The gold medal in Tokyo took Neeraj to the elite league and his awe-inspiring feat has made a whole bunch of athletes believe even they can compete with the best on the big stage. “He is the inspiration,” Sable had said after winning the medal. The 27-year-old armyman’s achievement last Saturday was probably the most remarkable in the recent history of Indian athletics.

Taking on the mighty Kenyans and breaking their stranglehold is a huge thing. Take this — Sable is the first non-Kenyan to win a long-distance medal in Commonwealth Games since Canadian Graeme Vincent Fell in 1994.

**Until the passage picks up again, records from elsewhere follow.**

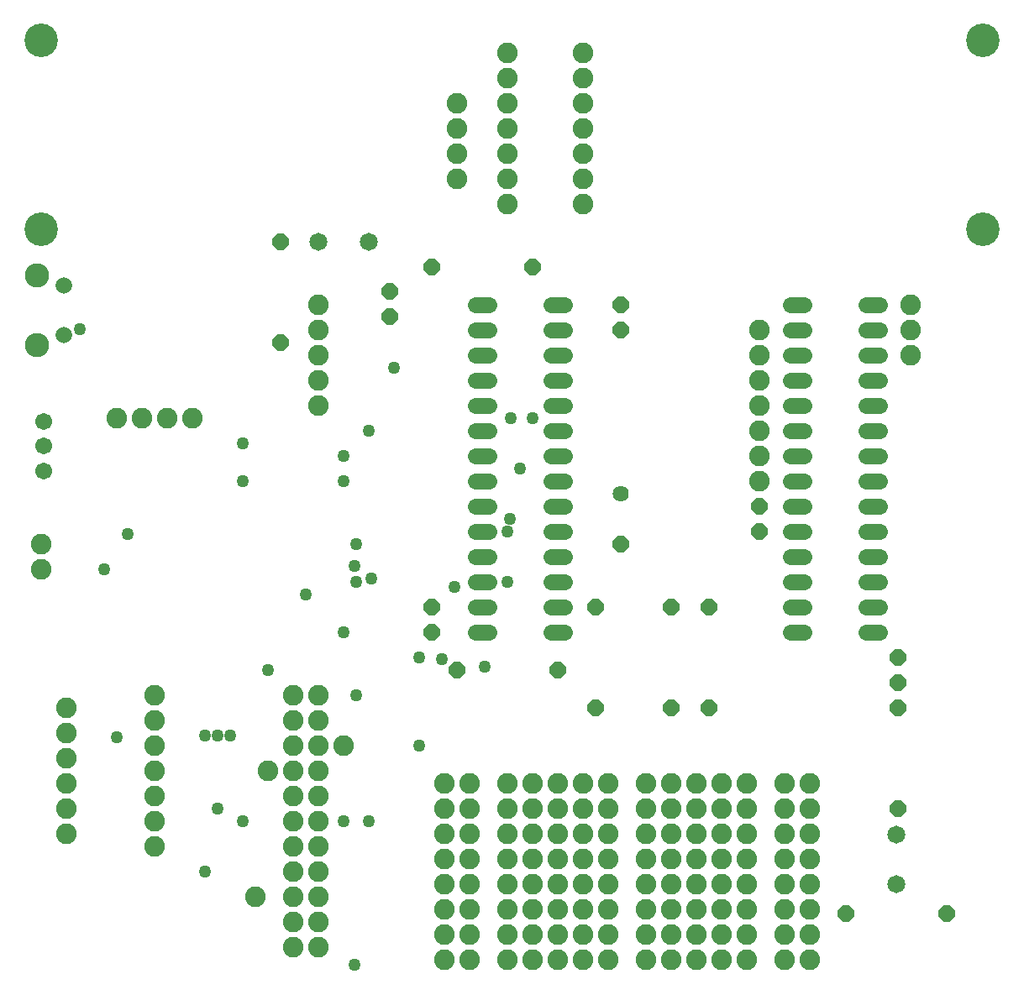
<source format=gbs>
G75*
%MOIN*%
%OFA0B0*%
%FSLAX25Y25*%
%IPPOS*%
%LPD*%
%AMOC8*
5,1,8,0,0,1.08239X$1,22.5*
%
%ADD10C,0.13300*%
%ADD11C,0.06400*%
%ADD12C,0.06546*%
%ADD13C,0.09658*%
%ADD14C,0.08200*%
%ADD15C,0.06743*%
%ADD16OC8,0.06400*%
%ADD17C,0.07137*%
%ADD18C,0.06400*%
%ADD19C,0.04965*%
D10*
X0101250Y0306800D03*
X0101250Y0381800D03*
X0474950Y0381800D03*
X0474950Y0306800D03*
D11*
X0434050Y0276800D02*
X0428450Y0276800D01*
X0428450Y0266800D02*
X0434050Y0266800D01*
X0434050Y0256800D02*
X0428450Y0256800D01*
X0428450Y0246800D02*
X0434050Y0246800D01*
X0434050Y0236800D02*
X0428450Y0236800D01*
X0428450Y0226800D02*
X0434050Y0226800D01*
X0434050Y0216800D02*
X0428450Y0216800D01*
X0428450Y0206800D02*
X0434050Y0206800D01*
X0434050Y0196800D02*
X0428450Y0196800D01*
X0428450Y0186800D02*
X0434050Y0186800D01*
X0434050Y0176800D02*
X0428450Y0176800D01*
X0428450Y0166800D02*
X0434050Y0166800D01*
X0434050Y0156800D02*
X0428450Y0156800D01*
X0428450Y0146800D02*
X0434050Y0146800D01*
X0404050Y0146800D02*
X0398450Y0146800D01*
X0398450Y0156800D02*
X0404050Y0156800D01*
X0404050Y0166800D02*
X0398450Y0166800D01*
X0398450Y0176800D02*
X0404050Y0176800D01*
X0404050Y0186800D02*
X0398450Y0186800D01*
X0398450Y0196800D02*
X0404050Y0196800D01*
X0404050Y0206800D02*
X0398450Y0206800D01*
X0398450Y0216800D02*
X0404050Y0216800D01*
X0404050Y0226800D02*
X0398450Y0226800D01*
X0398450Y0236800D02*
X0404050Y0236800D01*
X0404050Y0246800D02*
X0398450Y0246800D01*
X0398450Y0256800D02*
X0404050Y0256800D01*
X0404050Y0266800D02*
X0398450Y0266800D01*
X0398450Y0276800D02*
X0404050Y0276800D01*
X0309050Y0276800D02*
X0303450Y0276800D01*
X0303450Y0266800D02*
X0309050Y0266800D01*
X0309050Y0256800D02*
X0303450Y0256800D01*
X0303450Y0246800D02*
X0309050Y0246800D01*
X0309050Y0236800D02*
X0303450Y0236800D01*
X0303450Y0226800D02*
X0309050Y0226800D01*
X0309050Y0216800D02*
X0303450Y0216800D01*
X0303450Y0206800D02*
X0309050Y0206800D01*
X0309050Y0196800D02*
X0303450Y0196800D01*
X0303450Y0186800D02*
X0309050Y0186800D01*
X0309050Y0176800D02*
X0303450Y0176800D01*
X0303450Y0166800D02*
X0309050Y0166800D01*
X0309050Y0156800D02*
X0303450Y0156800D01*
X0303450Y0146800D02*
X0309050Y0146800D01*
X0279050Y0146800D02*
X0273450Y0146800D01*
X0273450Y0156800D02*
X0279050Y0156800D01*
X0279050Y0166800D02*
X0273450Y0166800D01*
X0273450Y0176800D02*
X0279050Y0176800D01*
X0279050Y0186800D02*
X0273450Y0186800D01*
X0273450Y0196800D02*
X0279050Y0196800D01*
X0279050Y0206800D02*
X0273450Y0206800D01*
X0273450Y0216800D02*
X0279050Y0216800D01*
X0279050Y0226800D02*
X0273450Y0226800D01*
X0273450Y0236800D02*
X0279050Y0236800D01*
X0279050Y0246800D02*
X0273450Y0246800D01*
X0273450Y0256800D02*
X0279050Y0256800D01*
X0279050Y0266800D02*
X0273450Y0266800D01*
X0273450Y0276800D02*
X0279050Y0276800D01*
D12*
X0110380Y0284643D03*
X0110380Y0264957D03*
D13*
X0099750Y0261020D03*
X0099750Y0288580D03*
D14*
X0111250Y0066800D03*
X0111250Y0076800D03*
X0111250Y0086800D03*
X0111250Y0096800D03*
X0111250Y0106800D03*
X0111250Y0116800D03*
X0146250Y0111800D03*
X0146250Y0121800D03*
X0146250Y0101800D03*
X0146250Y0091800D03*
X0146250Y0081800D03*
X0146250Y0071800D03*
X0146250Y0061800D03*
X0186250Y0041800D03*
X0201250Y0041800D03*
X0201250Y0051800D03*
X0211250Y0051800D03*
X0211250Y0041800D03*
X0211250Y0031800D03*
X0211250Y0021800D03*
X0201250Y0021800D03*
X0201250Y0031800D03*
X0201250Y0061800D03*
X0211250Y0061800D03*
X0211250Y0071800D03*
X0211250Y0081800D03*
X0201250Y0081800D03*
X0201250Y0071800D03*
X0201250Y0091800D03*
X0201250Y0101800D03*
X0211250Y0101800D03*
X0211250Y0091800D03*
X0221250Y0101800D03*
X0211250Y0111800D03*
X0211250Y0121800D03*
X0201250Y0121800D03*
X0201250Y0111800D03*
X0191250Y0091800D03*
X0261250Y0086800D03*
X0261250Y0076800D03*
X0271250Y0076800D03*
X0271250Y0086800D03*
X0286250Y0086800D03*
X0286250Y0076800D03*
X0296250Y0076800D03*
X0296250Y0086800D03*
X0306250Y0086800D03*
X0306250Y0076800D03*
X0316250Y0076800D03*
X0316250Y0086800D03*
X0326250Y0086800D03*
X0326250Y0076800D03*
X0326250Y0066800D03*
X0326250Y0056800D03*
X0316250Y0056800D03*
X0316250Y0066800D03*
X0306250Y0066800D03*
X0306250Y0056800D03*
X0296250Y0056800D03*
X0296250Y0066800D03*
X0286250Y0066800D03*
X0286250Y0056800D03*
X0286250Y0046800D03*
X0286250Y0036800D03*
X0296250Y0036800D03*
X0296250Y0046800D03*
X0306250Y0046800D03*
X0306250Y0036800D03*
X0316250Y0036800D03*
X0316250Y0046800D03*
X0326250Y0046800D03*
X0326250Y0036800D03*
X0326250Y0026800D03*
X0326250Y0016800D03*
X0316250Y0016800D03*
X0316250Y0026800D03*
X0306250Y0026800D03*
X0306250Y0016800D03*
X0296250Y0016800D03*
X0296250Y0026800D03*
X0286250Y0026800D03*
X0286250Y0016800D03*
X0271250Y0016800D03*
X0271250Y0026800D03*
X0261250Y0026800D03*
X0261250Y0016800D03*
X0261250Y0036800D03*
X0261250Y0046800D03*
X0271250Y0046800D03*
X0271250Y0036800D03*
X0271250Y0056800D03*
X0271250Y0066800D03*
X0261250Y0066800D03*
X0261250Y0056800D03*
X0341250Y0056800D03*
X0341250Y0066800D03*
X0351250Y0066800D03*
X0351250Y0056800D03*
X0351250Y0046800D03*
X0351250Y0036800D03*
X0341250Y0036800D03*
X0341250Y0046800D03*
X0341250Y0026800D03*
X0341250Y0016800D03*
X0351250Y0016800D03*
X0351250Y0026800D03*
X0361250Y0026800D03*
X0361250Y0016800D03*
X0371250Y0016800D03*
X0371250Y0026800D03*
X0381250Y0026800D03*
X0381250Y0016800D03*
X0396250Y0016800D03*
X0396250Y0026800D03*
X0406250Y0026800D03*
X0406250Y0016800D03*
X0406250Y0036800D03*
X0406250Y0046800D03*
X0396250Y0046800D03*
X0396250Y0036800D03*
X0381250Y0036800D03*
X0381250Y0046800D03*
X0371250Y0046800D03*
X0371250Y0036800D03*
X0361250Y0036800D03*
X0361250Y0046800D03*
X0361250Y0056800D03*
X0361250Y0066800D03*
X0371250Y0066800D03*
X0371250Y0056800D03*
X0381250Y0056800D03*
X0381250Y0066800D03*
X0381250Y0076800D03*
X0381250Y0086800D03*
X0371250Y0086800D03*
X0371250Y0076800D03*
X0361250Y0076800D03*
X0361250Y0086800D03*
X0351250Y0086800D03*
X0351250Y0076800D03*
X0341250Y0076800D03*
X0341250Y0086800D03*
X0396250Y0086800D03*
X0396250Y0076800D03*
X0406250Y0076800D03*
X0406250Y0086800D03*
X0406250Y0066800D03*
X0406250Y0056800D03*
X0396250Y0056800D03*
X0396250Y0066800D03*
X0386250Y0206800D03*
X0386250Y0216800D03*
X0386250Y0226800D03*
X0386250Y0236800D03*
X0386250Y0246800D03*
X0386250Y0256800D03*
X0386250Y0266800D03*
X0446250Y0266800D03*
X0446250Y0256800D03*
X0446250Y0276800D03*
X0316250Y0316800D03*
X0316250Y0326800D03*
X0316250Y0336800D03*
X0316250Y0346800D03*
X0316250Y0356800D03*
X0316250Y0366800D03*
X0316250Y0376800D03*
X0286250Y0376800D03*
X0286250Y0366800D03*
X0286250Y0356800D03*
X0286250Y0346800D03*
X0286250Y0336800D03*
X0286250Y0326800D03*
X0286250Y0316800D03*
X0266250Y0326800D03*
X0266250Y0336800D03*
X0266250Y0346800D03*
X0266250Y0356800D03*
X0211250Y0276800D03*
X0211250Y0266800D03*
X0211250Y0256800D03*
X0211250Y0246800D03*
X0211250Y0236800D03*
X0161250Y0231800D03*
X0151250Y0231800D03*
X0141250Y0231800D03*
X0131250Y0231800D03*
X0101250Y0181800D03*
X0101250Y0171800D03*
D15*
X0102250Y0210957D03*
X0102250Y0220800D03*
X0102250Y0230643D03*
D16*
X0196250Y0261800D03*
X0239750Y0272300D03*
X0239750Y0282300D03*
X0256250Y0291800D03*
X0296250Y0291800D03*
X0331250Y0276800D03*
X0331250Y0266800D03*
X0386250Y0196800D03*
X0386250Y0186800D03*
X0366250Y0156800D03*
X0351250Y0156800D03*
X0321250Y0156800D03*
X0331250Y0181800D03*
X0306250Y0131800D03*
X0321250Y0116800D03*
X0351250Y0116800D03*
X0366250Y0116800D03*
X0441250Y0116800D03*
X0441250Y0126800D03*
X0441250Y0136800D03*
X0441250Y0076800D03*
X0460750Y0035300D03*
X0420750Y0035300D03*
X0266250Y0131800D03*
X0256250Y0146800D03*
X0256250Y0156800D03*
X0196250Y0301800D03*
D17*
X0211407Y0301800D03*
X0231093Y0301800D03*
X0440750Y0066643D03*
X0440750Y0046957D03*
D18*
X0331250Y0201800D03*
D19*
X0291250Y0211800D03*
X0287750Y0231800D03*
X0296250Y0231800D03*
X0287250Y0191800D03*
X0286250Y0186800D03*
X0286250Y0166800D03*
X0265250Y0164800D03*
X0260250Y0136300D03*
X0251250Y0136800D03*
X0277250Y0133300D03*
X0251250Y0101800D03*
X0226250Y0121800D03*
X0221250Y0146800D03*
X0206250Y0161800D03*
X0226250Y0166800D03*
X0232250Y0168300D03*
X0225750Y0173300D03*
X0226250Y0181800D03*
X0221250Y0206800D03*
X0221250Y0216800D03*
X0231250Y0226800D03*
X0241250Y0251800D03*
X0181250Y0221800D03*
X0181250Y0206800D03*
X0135750Y0185800D03*
X0126250Y0171800D03*
X0191250Y0131800D03*
X0176250Y0105800D03*
X0171250Y0105800D03*
X0166250Y0105800D03*
X0171250Y0076800D03*
X0181250Y0071800D03*
X0166250Y0051800D03*
X0221250Y0071800D03*
X0231250Y0071800D03*
X0225750Y0014800D03*
X0131250Y0105300D03*
X0116750Y0267300D03*
M02*

</source>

Sreeshankar and the gold medal winner, LaQuan Nairn of Bahamas, had leapt the same distance of 8.08 metres but the former came second on count-back. Paul, not of that height to be a triple jumper, cleared the 17-metre mark for the first time in his second major event while Annu is the first Indian woman to win a medal in javelin. Sable (8:11.20s) lost out on the gold medal to Abraham Kibiwot (8:11.15) by a mere 0.05 seconds and beat the bronze medallist, also a Kenyan, by more than five seconds.

“These medals give us hope,” Athletics Federation of India chief Adille Sumariwallah said. Sable is a perfect example of how beneficial foreign training can be. Miles ahead on the national scene, Sable’s stint in Colorado Springs, the US, with coach Scott Simmons was a game-changer. Last month’s World Championships also was a learning curve for him where the race was unusually slow and he ran out of breath in the last lap due to inexperience.

“The US training helped me immensely,” he said. Indian athletics has surely improved when it comes to foreign training, government support and more international competitions, but there is a need for more synergy between the ministry, Sports Authority of India and the federation. This is the time to be more pragmatic vis-à-vis the needs of athletes.

The medals the Indian athletes brought showed their tough mental make-up. Long jumper Sreeshankar, for example, reached just three days before his event after the AFI had shut the doors on him. It took a court intervention to land him in Birmingham. A clutch of athletes are waiting in the wings and proper training can see them grabbing headlines.

Javelin throwers Rohit Yadav, 22, and DP Manu, 22, have the potential to carry on the Neeraj legacy while Gailey Vinester, 22, shows promise in triple jump. In Budapest and Paris, Neeraj will be the cynosure but others, if handled with care, could give us reasons to cheer.